_Instruction_: Transcribe every text line of the listing below verbatim, omitting the pictures.

_Excerpted records_:
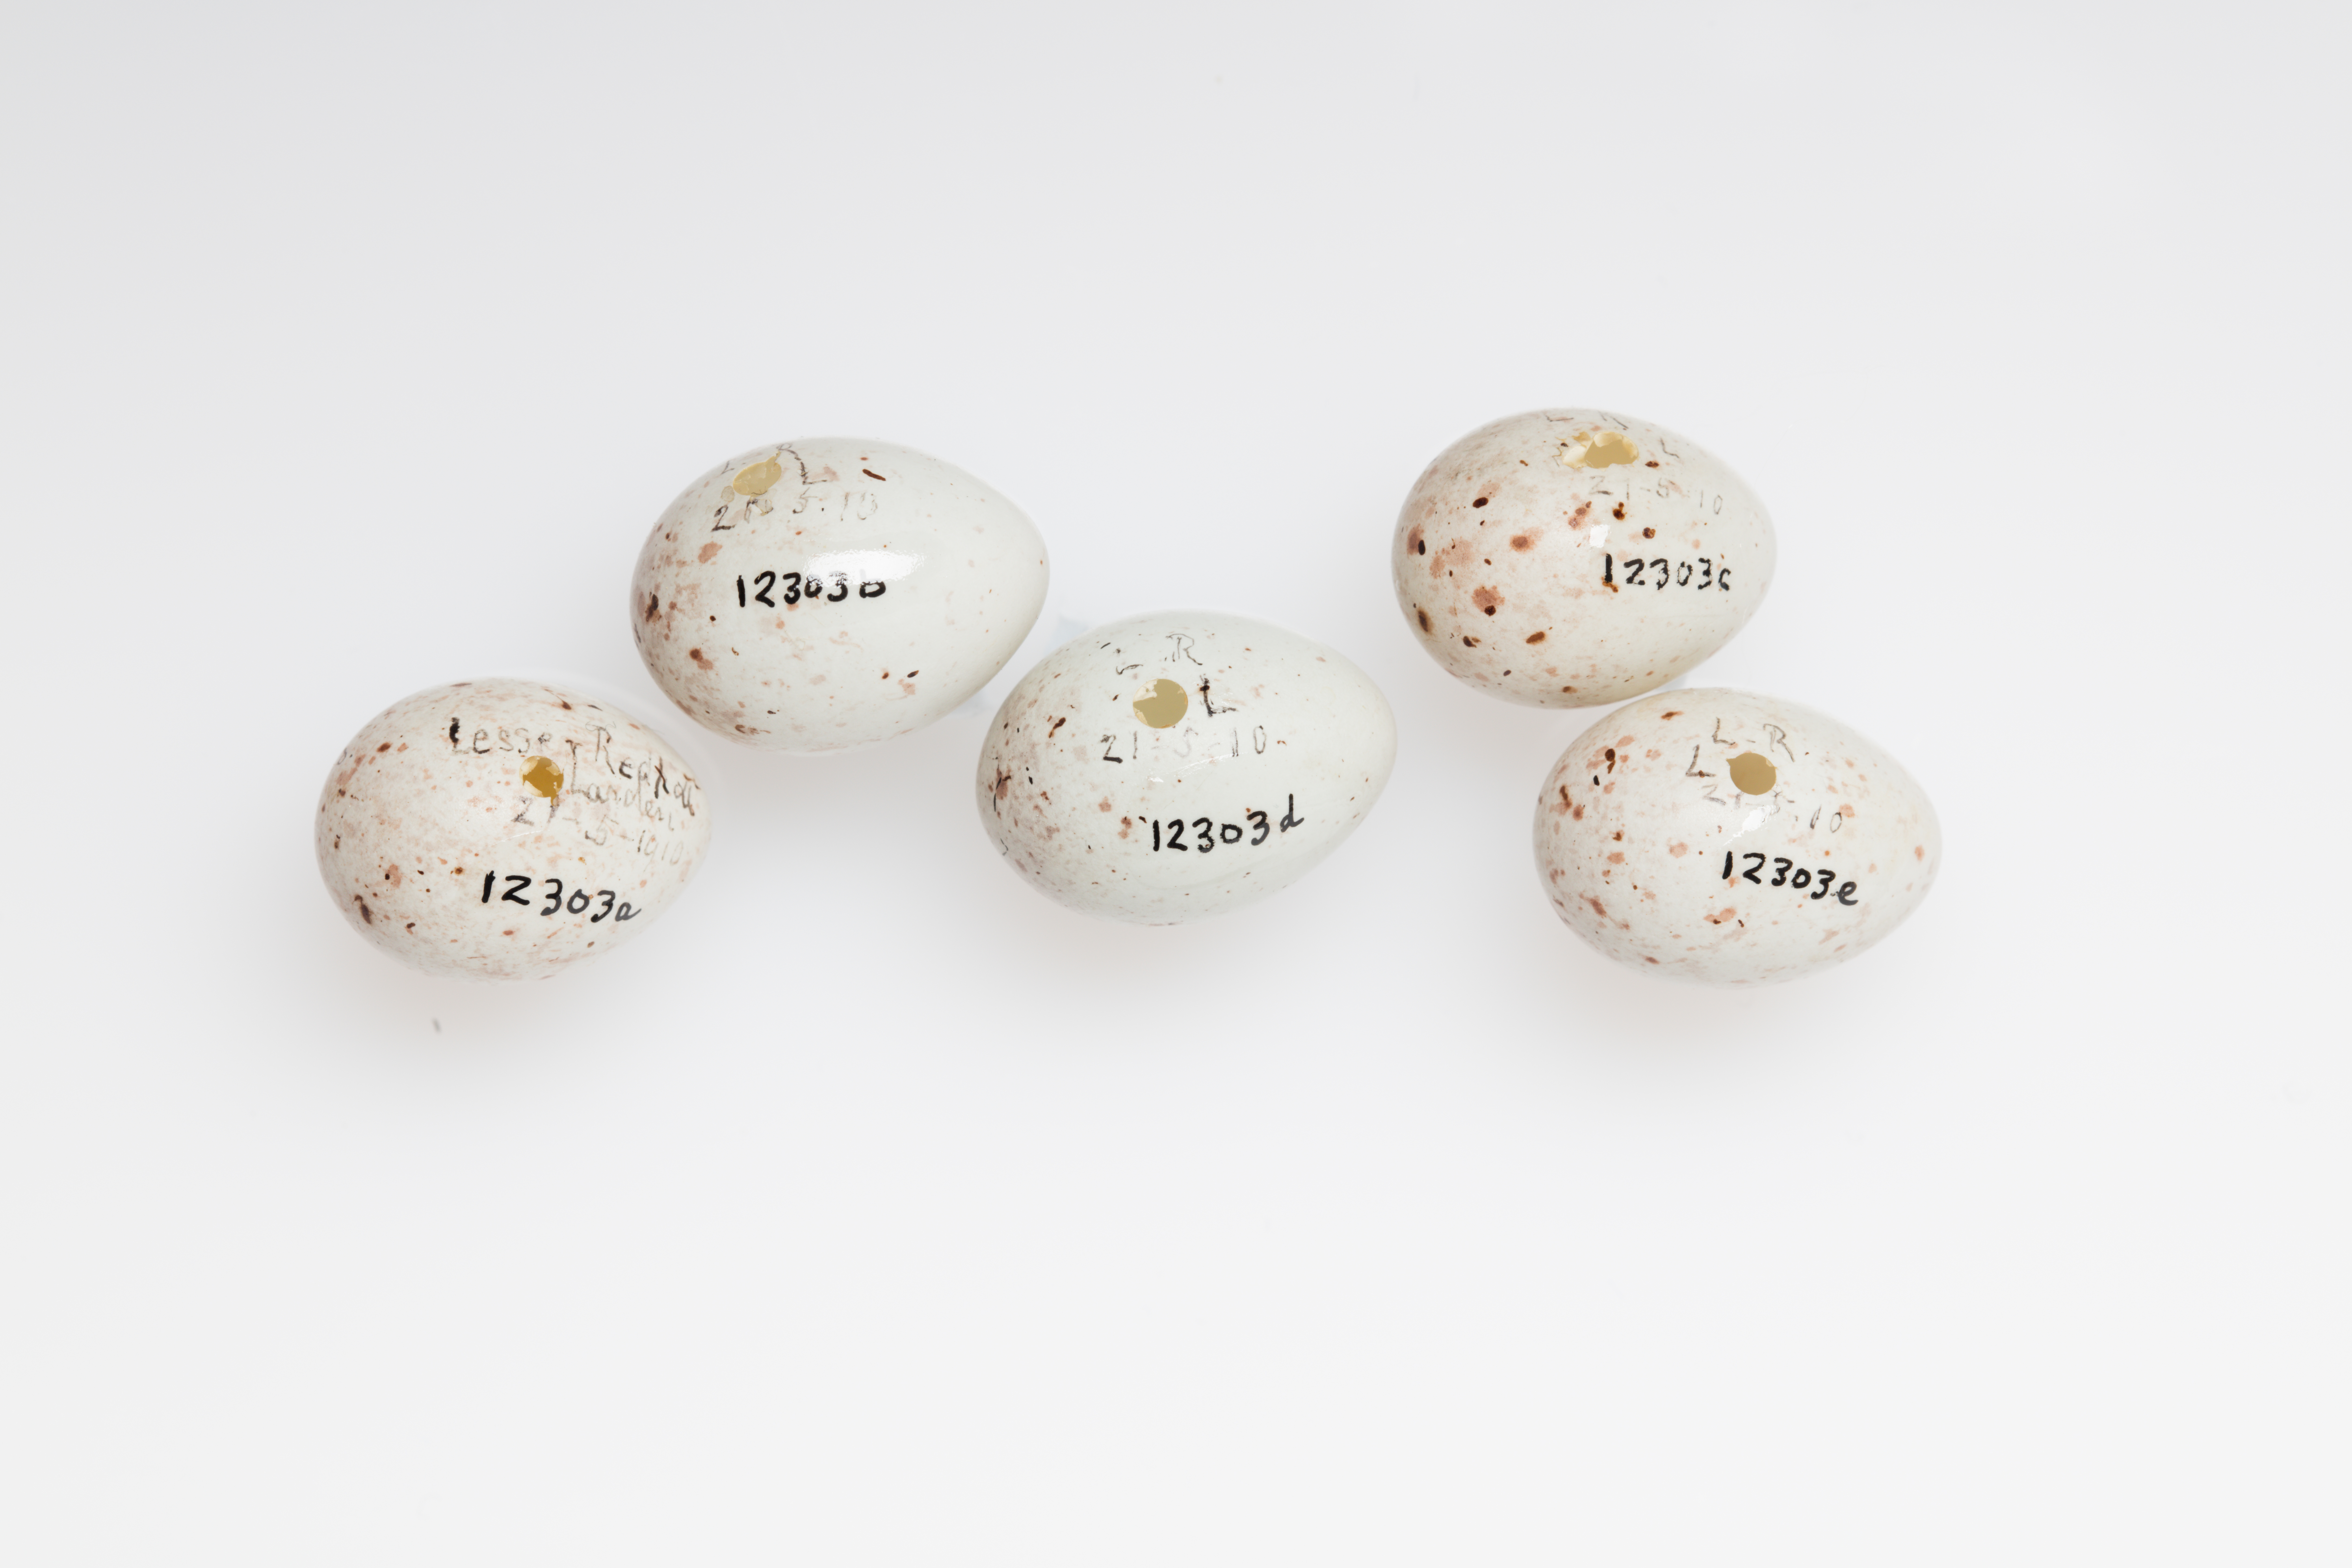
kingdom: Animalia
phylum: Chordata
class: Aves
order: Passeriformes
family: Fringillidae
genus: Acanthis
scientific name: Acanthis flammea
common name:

_Complete answer_:
kingdom: Animalia
phylum: Chordata
class: Aves
order: Passeriformes
family: Fringillidae
genus: Acanthis
scientific name: Acanthis flammea
common name:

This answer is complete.